Top of Extracted records

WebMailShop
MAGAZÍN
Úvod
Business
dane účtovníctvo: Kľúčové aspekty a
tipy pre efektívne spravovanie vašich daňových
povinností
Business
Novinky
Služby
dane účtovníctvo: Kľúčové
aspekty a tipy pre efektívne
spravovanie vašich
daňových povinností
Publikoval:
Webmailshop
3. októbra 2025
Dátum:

Bottom of Extracted records
Top of Extracted records

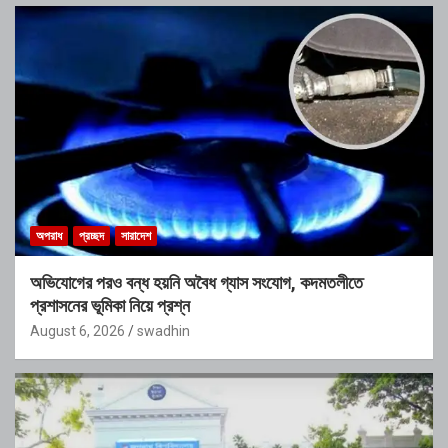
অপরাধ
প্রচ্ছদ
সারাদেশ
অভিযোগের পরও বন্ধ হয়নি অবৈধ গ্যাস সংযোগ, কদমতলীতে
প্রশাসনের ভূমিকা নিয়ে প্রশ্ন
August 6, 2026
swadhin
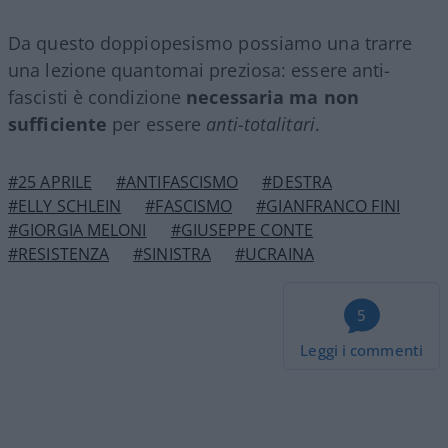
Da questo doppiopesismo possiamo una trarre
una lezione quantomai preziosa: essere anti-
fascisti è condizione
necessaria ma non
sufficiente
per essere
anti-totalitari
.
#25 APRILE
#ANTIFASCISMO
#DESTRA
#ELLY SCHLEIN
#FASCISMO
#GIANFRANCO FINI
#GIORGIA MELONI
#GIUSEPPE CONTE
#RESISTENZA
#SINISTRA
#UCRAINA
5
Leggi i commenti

Bottom of Extracted records
Top of Extracted records

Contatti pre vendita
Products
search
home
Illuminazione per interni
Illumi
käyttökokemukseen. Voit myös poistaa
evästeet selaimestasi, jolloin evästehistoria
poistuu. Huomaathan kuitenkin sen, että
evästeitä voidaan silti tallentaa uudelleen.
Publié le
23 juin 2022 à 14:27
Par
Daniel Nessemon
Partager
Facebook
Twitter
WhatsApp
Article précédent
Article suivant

Bottom of Extracted records

■ **Requirement**
Search the data above for the word "efektívne" and show every line that has it.

■ **Exercise result**
tipy pre efektívne spravovanie vašich daňových
aspekty a tipy pre efektívne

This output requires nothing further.